--- EXERCISE DESCRIPTION ---
Provide again, from the entries below, every line from the one containing "12: (392, 246, 0.35)" through the one containing "60: (670, 241, 0.35)", exactly as written, and no other line.

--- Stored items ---
★ ★ ★

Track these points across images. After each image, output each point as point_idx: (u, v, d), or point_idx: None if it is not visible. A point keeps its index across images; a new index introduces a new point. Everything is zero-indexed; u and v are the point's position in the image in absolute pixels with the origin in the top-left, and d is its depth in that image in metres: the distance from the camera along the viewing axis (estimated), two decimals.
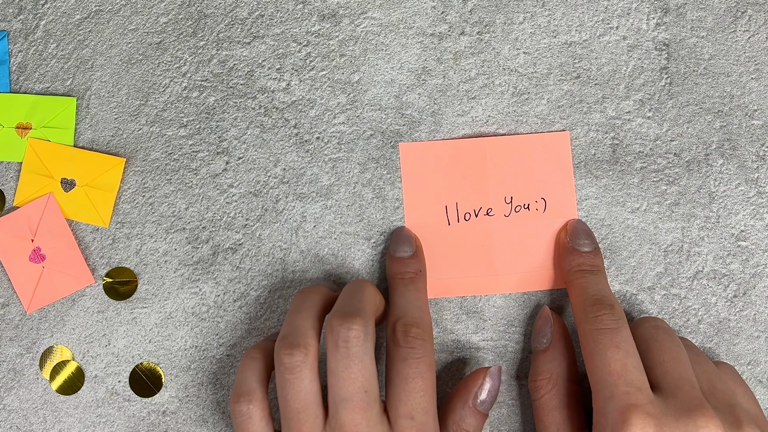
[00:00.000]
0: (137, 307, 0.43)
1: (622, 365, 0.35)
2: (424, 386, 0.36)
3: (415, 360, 0.36)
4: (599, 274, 0.40)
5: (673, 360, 0.36)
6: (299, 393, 0.36)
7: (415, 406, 0.36)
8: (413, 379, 0.36)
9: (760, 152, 0.43)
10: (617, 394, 0.35)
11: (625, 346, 0.36)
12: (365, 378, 0.35)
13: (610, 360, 0.36)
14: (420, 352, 0.36)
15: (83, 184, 0.43)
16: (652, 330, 0.38)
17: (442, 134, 0.43)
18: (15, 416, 0.43)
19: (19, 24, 0.44)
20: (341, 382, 0.35)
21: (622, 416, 0.34)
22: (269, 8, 0.44)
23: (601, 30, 0.44)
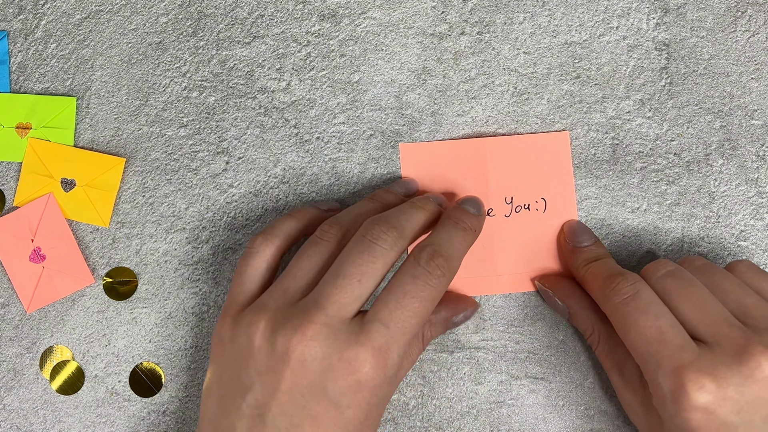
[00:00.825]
0: (137, 307, 0.43)
1: (657, 329, 0.34)
2: (417, 310, 0.35)
3: (425, 284, 0.35)
4: (606, 260, 0.40)
5: (696, 307, 0.35)
6: (314, 255, 0.37)
7: (396, 320, 0.34)
8: (412, 297, 0.35)
9: (760, 152, 0.43)
10: (663, 361, 0.34)
11: (652, 309, 0.35)
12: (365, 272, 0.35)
13: (643, 329, 0.35)
14: (434, 281, 0.35)
15: (83, 184, 0.43)
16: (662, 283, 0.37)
17: (442, 134, 0.43)
18: (15, 416, 0.43)
19: (19, 24, 0.44)
20: (344, 260, 0.35)
21: (676, 381, 0.33)
22: (269, 8, 0.44)
23: (601, 30, 0.44)
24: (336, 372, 0.33)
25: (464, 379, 0.43)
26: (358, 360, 0.33)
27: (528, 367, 0.43)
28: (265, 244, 0.39)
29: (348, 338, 0.34)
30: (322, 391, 0.34)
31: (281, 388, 0.34)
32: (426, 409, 0.42)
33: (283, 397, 0.34)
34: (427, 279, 0.35)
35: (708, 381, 0.33)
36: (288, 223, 0.40)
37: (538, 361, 0.43)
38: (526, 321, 0.43)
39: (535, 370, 0.43)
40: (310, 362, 0.34)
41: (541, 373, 0.42)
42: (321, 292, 0.35)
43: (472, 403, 0.42)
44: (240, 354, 0.35)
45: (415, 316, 0.35)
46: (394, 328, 0.34)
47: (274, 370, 0.34)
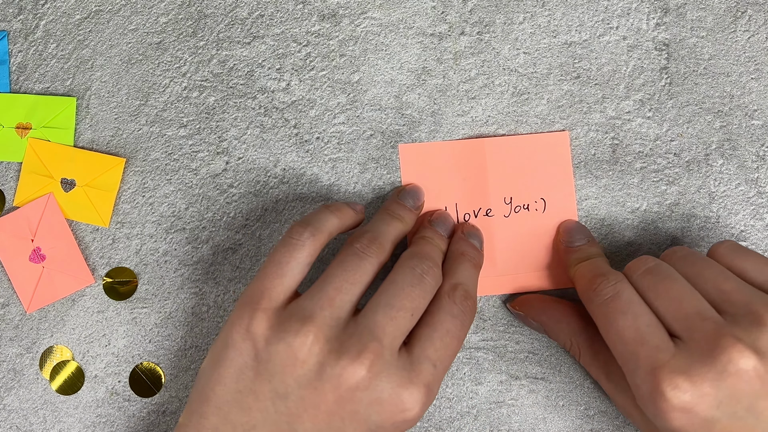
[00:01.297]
0: (137, 307, 0.43)
1: (635, 330, 0.35)
2: (456, 349, 0.36)
3: (462, 323, 0.36)
4: (595, 260, 0.40)
5: (672, 302, 0.35)
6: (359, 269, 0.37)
7: (442, 358, 0.35)
8: (453, 337, 0.36)
9: (760, 152, 0.43)
10: (641, 362, 0.34)
11: (631, 309, 0.35)
12: (417, 307, 0.36)
13: (622, 330, 0.35)
14: (467, 321, 0.37)
15: (83, 184, 0.43)
16: (641, 281, 0.37)
17: (442, 134, 0.43)
18: (15, 416, 0.43)
19: (19, 24, 0.44)
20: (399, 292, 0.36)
21: (652, 382, 0.33)
22: (269, 8, 0.44)
23: (601, 30, 0.44)
24: (385, 406, 0.34)
25: (464, 379, 0.43)
26: (412, 400, 0.34)
27: (528, 367, 0.43)
28: (312, 239, 0.37)
29: (401, 374, 0.34)
30: (364, 420, 0.34)
31: (321, 408, 0.34)
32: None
33: (321, 416, 0.34)
34: (464, 319, 0.37)
35: (683, 380, 0.33)
36: (331, 220, 0.39)
37: (538, 361, 0.43)
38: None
39: (535, 370, 0.43)
40: (361, 392, 0.34)
41: (541, 373, 0.42)
42: (376, 321, 0.35)
43: (472, 403, 0.42)
44: (275, 359, 0.35)
45: (454, 355, 0.36)
46: (440, 367, 0.35)
47: (317, 389, 0.34)
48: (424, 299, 0.36)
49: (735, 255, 0.37)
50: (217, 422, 0.35)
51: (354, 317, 0.36)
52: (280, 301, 0.36)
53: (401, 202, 0.41)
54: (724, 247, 0.38)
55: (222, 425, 0.35)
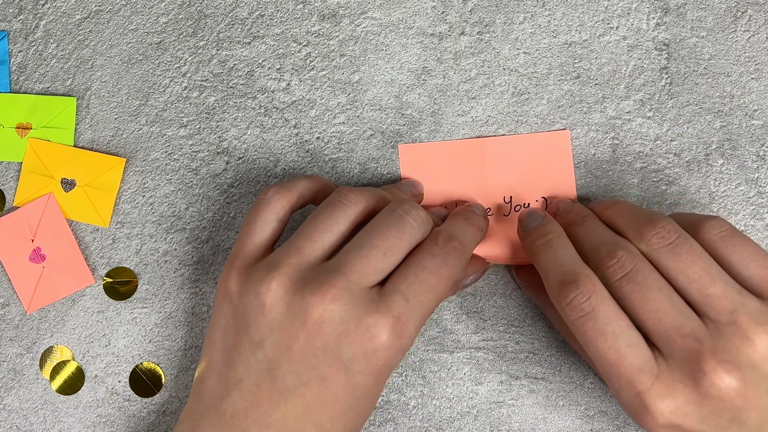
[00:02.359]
0: (137, 307, 0.43)
1: (615, 351, 0.34)
2: (435, 286, 0.35)
3: (443, 263, 0.35)
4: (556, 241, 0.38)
5: (649, 314, 0.34)
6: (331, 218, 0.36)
7: (415, 293, 0.35)
8: (430, 273, 0.35)
9: (760, 152, 0.43)
10: (623, 385, 0.34)
11: (609, 329, 0.34)
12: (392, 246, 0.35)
13: (602, 352, 0.34)
14: (450, 260, 0.36)
15: (83, 184, 0.43)
16: (618, 288, 0.35)
17: (442, 134, 0.43)
18: (15, 416, 0.43)
19: (19, 24, 0.44)
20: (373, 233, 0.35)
21: (638, 405, 0.34)
22: (269, 8, 0.44)
23: (601, 30, 0.44)
24: (352, 337, 0.34)
25: (464, 379, 0.43)
26: (378, 327, 0.34)
27: (528, 367, 0.43)
28: (278, 196, 0.38)
29: (368, 306, 0.34)
30: (335, 354, 0.34)
31: (294, 347, 0.34)
32: (426, 409, 0.42)
33: (295, 356, 0.34)
34: (444, 258, 0.36)
35: (667, 402, 0.33)
36: (303, 182, 0.39)
37: (538, 361, 0.43)
38: (526, 321, 0.43)
39: (535, 370, 0.43)
40: (327, 325, 0.34)
41: (541, 373, 0.43)
42: (344, 260, 0.35)
43: (472, 403, 0.42)
44: (248, 309, 0.35)
45: (432, 291, 0.35)
46: (413, 300, 0.34)
47: (287, 329, 0.34)
48: (400, 239, 0.35)
49: (723, 244, 0.35)
50: (212, 384, 0.36)
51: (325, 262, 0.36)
52: (252, 258, 0.37)
53: (396, 185, 0.42)
54: (714, 232, 0.36)
55: (216, 386, 0.36)
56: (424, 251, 0.36)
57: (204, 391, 0.36)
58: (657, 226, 0.36)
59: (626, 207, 0.39)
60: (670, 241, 0.35)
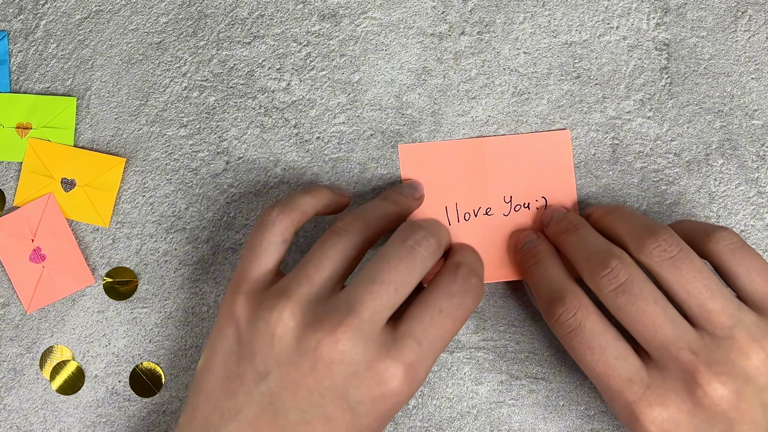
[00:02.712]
0: (137, 307, 0.43)
1: (604, 364, 0.34)
2: (450, 330, 0.34)
3: (461, 303, 0.34)
4: (545, 261, 0.38)
5: (645, 326, 0.34)
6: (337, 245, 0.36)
7: (429, 338, 0.34)
8: (447, 316, 0.34)
9: (760, 152, 0.43)
10: (614, 396, 0.35)
11: (596, 342, 0.35)
12: (404, 281, 0.34)
13: (591, 364, 0.35)
14: (468, 301, 0.35)
15: (83, 184, 0.43)
16: (609, 299, 0.35)
17: (442, 134, 0.43)
18: (15, 416, 0.43)
19: (19, 24, 0.44)
20: (384, 265, 0.34)
21: (630, 416, 0.34)
22: (269, 8, 0.44)
23: (601, 30, 0.44)
24: (362, 381, 0.33)
25: (464, 379, 0.43)
26: (388, 374, 0.33)
27: (528, 367, 0.43)
28: (281, 217, 0.37)
29: (380, 349, 0.33)
30: (342, 395, 0.33)
31: (301, 384, 0.33)
32: (426, 409, 0.42)
33: (301, 392, 0.33)
34: (463, 298, 0.35)
35: (659, 411, 0.33)
36: (304, 199, 0.38)
37: (538, 361, 0.43)
38: (526, 321, 0.43)
39: (535, 370, 0.43)
40: (337, 365, 0.33)
41: (541, 373, 0.42)
42: (355, 296, 0.34)
43: (472, 403, 0.42)
44: (256, 338, 0.34)
45: (447, 335, 0.34)
46: (427, 346, 0.34)
47: (295, 365, 0.33)
48: (412, 273, 0.34)
49: (732, 256, 0.36)
50: (206, 412, 0.35)
51: (336, 293, 0.35)
52: (260, 283, 0.36)
53: (397, 189, 0.41)
54: (722, 246, 0.36)
55: (211, 414, 0.35)
56: (441, 289, 0.35)
57: (197, 417, 0.35)
58: (659, 239, 0.35)
59: (627, 215, 0.38)
60: (672, 255, 0.35)
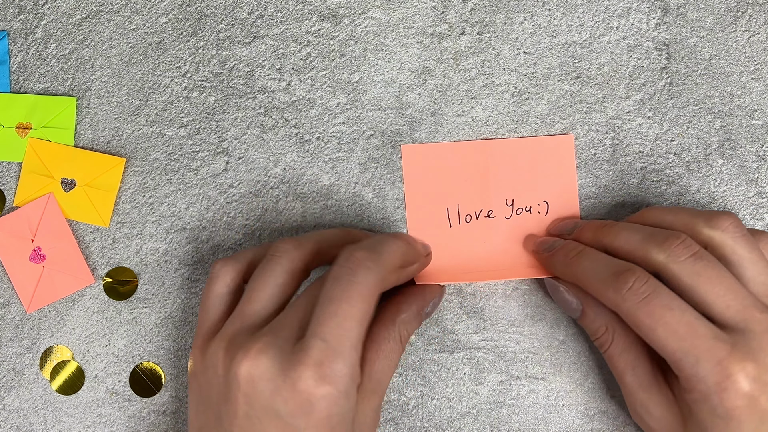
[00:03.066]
0: (137, 307, 0.43)
1: (687, 324, 0.34)
2: (350, 312, 0.33)
3: (349, 282, 0.33)
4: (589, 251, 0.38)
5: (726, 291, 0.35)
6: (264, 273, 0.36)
7: (330, 330, 0.32)
8: (339, 301, 0.33)
9: (760, 152, 0.43)
10: (702, 355, 0.33)
11: (675, 304, 0.34)
12: (276, 283, 0.36)
13: (673, 326, 0.34)
14: (358, 277, 0.34)
15: (83, 184, 0.43)
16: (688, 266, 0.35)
17: (442, 134, 0.43)
18: (15, 416, 0.43)
19: (19, 24, 0.44)
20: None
21: (721, 373, 0.33)
22: (269, 8, 0.44)
23: (601, 30, 0.44)
24: (284, 393, 0.32)
25: (464, 379, 0.43)
26: (302, 379, 0.32)
27: (528, 367, 0.43)
28: (225, 269, 0.38)
29: (291, 358, 0.32)
30: (275, 414, 0.33)
31: (239, 414, 0.33)
32: (426, 409, 0.42)
33: (242, 423, 0.33)
34: (349, 277, 0.34)
35: (751, 368, 0.33)
36: (251, 251, 0.39)
37: (538, 361, 0.43)
38: (526, 321, 0.43)
39: (535, 370, 0.43)
40: (257, 383, 0.33)
41: (541, 373, 0.43)
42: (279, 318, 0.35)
43: (472, 403, 0.42)
44: (209, 386, 0.35)
45: (349, 319, 0.33)
46: (331, 339, 0.32)
47: (230, 398, 0.33)
48: (278, 278, 0.36)
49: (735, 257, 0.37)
50: None
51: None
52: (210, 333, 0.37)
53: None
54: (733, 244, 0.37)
55: None
56: (328, 278, 0.34)
57: None
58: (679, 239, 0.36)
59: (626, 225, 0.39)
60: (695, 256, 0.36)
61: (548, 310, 0.43)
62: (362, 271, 0.34)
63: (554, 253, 0.40)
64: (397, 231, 0.42)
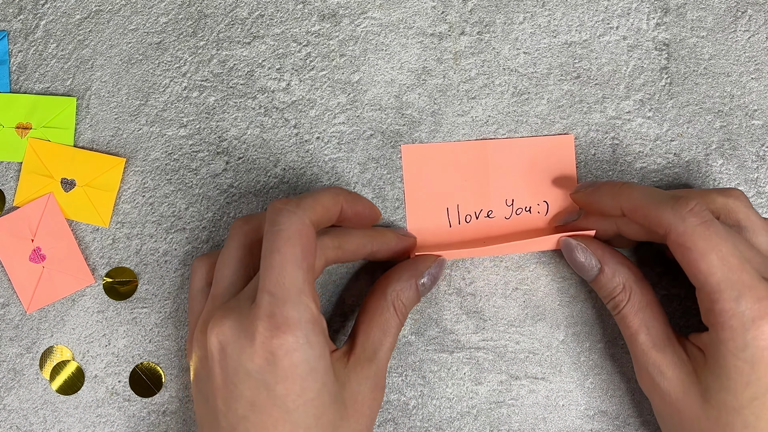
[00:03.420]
0: (137, 307, 0.43)
1: (740, 257, 0.34)
2: (284, 260, 0.33)
3: (273, 233, 0.34)
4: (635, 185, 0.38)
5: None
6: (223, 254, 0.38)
7: (273, 281, 0.33)
8: (272, 251, 0.34)
9: (760, 152, 0.43)
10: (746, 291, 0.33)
11: (731, 237, 0.34)
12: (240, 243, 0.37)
13: (726, 255, 0.34)
14: (282, 223, 0.34)
15: (83, 184, 0.43)
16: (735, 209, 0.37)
17: (442, 134, 0.43)
18: (15, 416, 0.43)
19: (19, 24, 0.44)
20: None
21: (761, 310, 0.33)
22: (269, 8, 0.44)
23: (601, 30, 0.44)
24: (248, 351, 0.33)
25: (464, 379, 0.43)
26: (259, 333, 0.33)
27: (528, 367, 0.43)
28: (199, 263, 0.40)
29: (248, 315, 0.33)
30: (246, 373, 0.33)
31: (218, 384, 0.34)
32: (426, 409, 0.42)
33: (223, 393, 0.34)
34: (273, 227, 0.34)
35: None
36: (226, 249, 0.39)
37: (538, 361, 0.43)
38: (526, 321, 0.43)
39: (535, 370, 0.43)
40: (226, 348, 0.33)
41: (541, 373, 0.43)
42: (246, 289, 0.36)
43: (472, 403, 0.42)
44: (198, 373, 0.36)
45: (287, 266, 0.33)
46: (276, 289, 0.33)
47: (211, 373, 0.35)
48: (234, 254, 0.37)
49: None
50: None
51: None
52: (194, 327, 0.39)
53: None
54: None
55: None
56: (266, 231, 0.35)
57: None
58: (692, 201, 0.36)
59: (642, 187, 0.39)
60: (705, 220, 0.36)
61: (548, 310, 0.43)
62: (283, 217, 0.34)
63: (599, 186, 0.40)
64: (389, 226, 0.42)
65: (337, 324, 0.43)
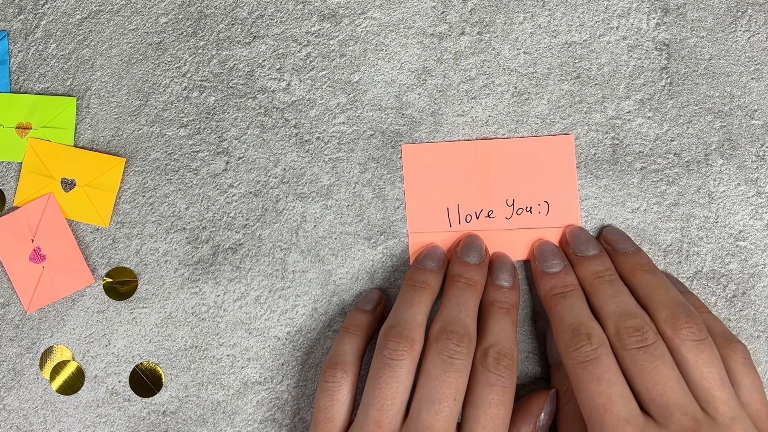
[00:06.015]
0: (137, 307, 0.43)
1: (607, 397, 0.35)
2: (504, 415, 0.36)
3: (502, 388, 0.36)
4: (574, 295, 0.39)
5: (656, 385, 0.35)
6: (393, 380, 0.37)
7: (494, 429, 0.36)
8: (497, 405, 0.36)
9: (760, 152, 0.43)
10: (606, 430, 0.35)
11: (607, 376, 0.35)
12: (457, 388, 0.36)
13: (593, 394, 0.35)
14: (508, 382, 0.37)
15: (83, 184, 0.43)
16: (631, 354, 0.36)
17: (442, 134, 0.43)
18: (15, 416, 0.43)
19: (19, 24, 0.44)
20: (434, 384, 0.36)
21: None
22: (269, 8, 0.44)
23: (601, 30, 0.44)
24: None
25: None
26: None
27: (528, 367, 0.43)
28: (345, 377, 0.39)
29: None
30: None
31: None
32: None
33: None
34: (502, 383, 0.36)
35: None
36: (353, 343, 0.40)
37: (538, 361, 0.43)
38: (526, 321, 0.43)
39: (535, 370, 0.43)
40: None
41: (541, 373, 0.43)
42: (424, 423, 0.36)
43: None
44: None
45: (504, 422, 0.36)
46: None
47: None
48: (460, 379, 0.36)
49: (743, 369, 0.37)
50: None
51: (405, 423, 0.36)
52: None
53: (422, 267, 0.41)
54: (736, 358, 0.38)
55: None
56: (483, 383, 0.37)
57: None
58: (692, 323, 0.37)
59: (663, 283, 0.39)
60: (699, 339, 0.37)
61: None
62: (509, 377, 0.37)
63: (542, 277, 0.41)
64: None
65: (337, 324, 0.43)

★ ★ ★

--- RESPONSE FOR THIS EXERCISE ---
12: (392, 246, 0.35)
13: (602, 352, 0.34)
14: (450, 260, 0.36)
15: (83, 184, 0.43)
16: (618, 288, 0.35)
17: (442, 134, 0.43)
18: (15, 416, 0.43)
19: (19, 24, 0.44)
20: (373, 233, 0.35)
21: (638, 405, 0.34)
22: (269, 8, 0.44)
23: (601, 30, 0.44)
24: (352, 337, 0.34)
25: (464, 379, 0.43)
26: (378, 327, 0.34)
27: (528, 367, 0.43)
28: (278, 196, 0.38)
29: (368, 306, 0.34)
30: (335, 354, 0.34)
31: (294, 347, 0.34)
32: (426, 409, 0.42)
33: (295, 356, 0.34)
34: (444, 258, 0.36)
35: (667, 402, 0.33)
36: (303, 182, 0.39)
37: (538, 361, 0.43)
38: (526, 321, 0.43)
39: (535, 370, 0.43)
40: (327, 325, 0.34)
41: (541, 373, 0.43)
42: (344, 260, 0.35)
43: (472, 403, 0.42)
44: (248, 309, 0.35)
45: (432, 291, 0.35)
46: (413, 300, 0.34)
47: (287, 329, 0.34)
48: (400, 239, 0.35)
49: (723, 244, 0.35)
50: (212, 384, 0.36)
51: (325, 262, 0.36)
52: (252, 258, 0.37)
53: (396, 185, 0.42)
54: (714, 232, 0.36)
55: (216, 386, 0.36)
56: (424, 251, 0.36)
57: (204, 391, 0.36)
58: (657, 226, 0.36)
59: (626, 207, 0.39)
60: (670, 241, 0.35)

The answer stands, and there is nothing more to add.